John MacGregor

As stated in the following London Gazette citation, John MacGregor is a recipient of the Victoria Cross. This medal is awarded for the most conspicuous bravery, a daring or pre-eminent act of valour, or self-sacrifice or extreme devotion to duty in the presence of the enemy.

Victoria Cross - First World War, 1914-1918

John MacGregor

John MacGregor was born in Cawdor, Scotland on 11 February 1888. He served in the First World War with the 2nd Canadian Mounted Rifles, first as a private soldier and then as a commissioned officer. MacGregor earned the Distinguished Conduct Medal as a private, the Military Cross (MC) as a lieutenant, and a Bar to his MC as a captain. MacGregor was awarded the Victoria Cross for his actions from 29 September to 3 October 1918. When the advance of his company was stopped by intense German machine gun fire near Cambrai in France, he continued to move forward until he had located the guns. Despite their heavy fire, MacGregor then charged the machine guns and dealt with their crews using rifle and bayonet, killing four of the enemy and taking eight prisoners. Later, he gave useful support to neighbouring troops by taking command of the leading waves of the advance and continuing forward while under heavy fire and faced with stubborn resistance. MacGregor subsequently undertook a dangerous daylight reconnaissance that allowed his company to occupy Neuville-St-Rémy.MacGregor died in Powell River, British Columbia on 9 June 1952.

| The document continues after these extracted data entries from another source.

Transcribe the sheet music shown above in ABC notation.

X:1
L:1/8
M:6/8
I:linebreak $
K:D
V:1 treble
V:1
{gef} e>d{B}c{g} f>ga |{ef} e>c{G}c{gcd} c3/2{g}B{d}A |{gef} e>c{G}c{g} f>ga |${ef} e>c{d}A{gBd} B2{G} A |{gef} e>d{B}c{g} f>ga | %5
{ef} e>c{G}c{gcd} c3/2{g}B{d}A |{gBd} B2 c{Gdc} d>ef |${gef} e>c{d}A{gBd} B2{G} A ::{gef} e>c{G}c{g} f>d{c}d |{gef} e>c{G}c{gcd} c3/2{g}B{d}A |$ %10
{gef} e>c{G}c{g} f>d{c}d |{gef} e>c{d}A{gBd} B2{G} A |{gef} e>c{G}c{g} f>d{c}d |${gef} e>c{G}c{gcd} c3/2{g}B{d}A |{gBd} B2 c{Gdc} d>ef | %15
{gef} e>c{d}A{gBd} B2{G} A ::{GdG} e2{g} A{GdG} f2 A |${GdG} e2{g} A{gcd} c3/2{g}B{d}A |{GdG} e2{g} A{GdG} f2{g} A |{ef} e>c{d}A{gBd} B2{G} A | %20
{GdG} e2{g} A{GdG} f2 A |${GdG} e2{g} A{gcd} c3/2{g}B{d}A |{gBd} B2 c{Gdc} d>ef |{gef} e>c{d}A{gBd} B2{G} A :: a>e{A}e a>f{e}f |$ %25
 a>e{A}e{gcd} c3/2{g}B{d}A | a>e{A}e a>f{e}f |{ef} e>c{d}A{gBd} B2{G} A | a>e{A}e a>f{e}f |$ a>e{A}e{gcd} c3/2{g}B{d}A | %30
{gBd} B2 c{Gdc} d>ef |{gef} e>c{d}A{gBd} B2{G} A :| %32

For most conspicuous bravery, leadership and self-sacrificing devotion to duty near Cambrai from 29th September to 3rd October, 1918.

He led his company under intense fire, and when the advance was checked by machine guns, although wounded, pushed on and located the enemy guns. He then ran forward in broad daylight, in face of heavy fire from all directions, and, with rifle and bayonet, single-handed, put the enemy crews out of action, killing four and taking eight prisoners. His prompt action saved many casualties and enabled the advance to continue.

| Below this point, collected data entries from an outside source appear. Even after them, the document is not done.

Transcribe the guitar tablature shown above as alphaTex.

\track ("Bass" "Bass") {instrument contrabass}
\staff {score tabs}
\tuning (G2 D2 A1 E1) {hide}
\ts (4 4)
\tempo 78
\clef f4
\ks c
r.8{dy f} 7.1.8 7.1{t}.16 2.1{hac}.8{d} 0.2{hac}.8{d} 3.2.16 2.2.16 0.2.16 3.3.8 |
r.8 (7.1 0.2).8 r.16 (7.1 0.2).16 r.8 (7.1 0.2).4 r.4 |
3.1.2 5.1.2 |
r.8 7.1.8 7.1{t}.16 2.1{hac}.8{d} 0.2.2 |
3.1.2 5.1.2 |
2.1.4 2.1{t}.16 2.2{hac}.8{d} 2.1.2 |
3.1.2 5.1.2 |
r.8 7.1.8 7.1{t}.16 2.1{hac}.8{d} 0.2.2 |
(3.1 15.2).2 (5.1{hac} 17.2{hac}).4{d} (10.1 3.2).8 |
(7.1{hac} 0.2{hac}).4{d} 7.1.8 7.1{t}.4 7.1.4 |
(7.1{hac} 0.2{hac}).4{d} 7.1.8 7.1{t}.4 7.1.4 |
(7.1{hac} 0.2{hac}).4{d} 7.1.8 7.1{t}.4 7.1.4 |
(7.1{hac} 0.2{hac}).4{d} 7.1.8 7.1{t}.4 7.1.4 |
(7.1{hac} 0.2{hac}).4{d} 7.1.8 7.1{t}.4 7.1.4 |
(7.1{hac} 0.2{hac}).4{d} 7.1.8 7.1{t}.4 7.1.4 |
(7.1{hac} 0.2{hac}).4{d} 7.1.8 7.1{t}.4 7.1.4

After reorganising his command under heavy fire he rendered the most useful support to neighbouring troops. When the enemy were showing stubborn resistance, he went along the line regardless of danger, organised the platoons, took command of the leading waves, and continued the advance. Later, after a personal daylight reconnaissance under heavy fire, he established his company in Neuville St. Remy, thereby greatly assisting the advance into Tilloy. Throughout the operations Capt. MacGregor displayed magnificent bravery and heroic leadership.”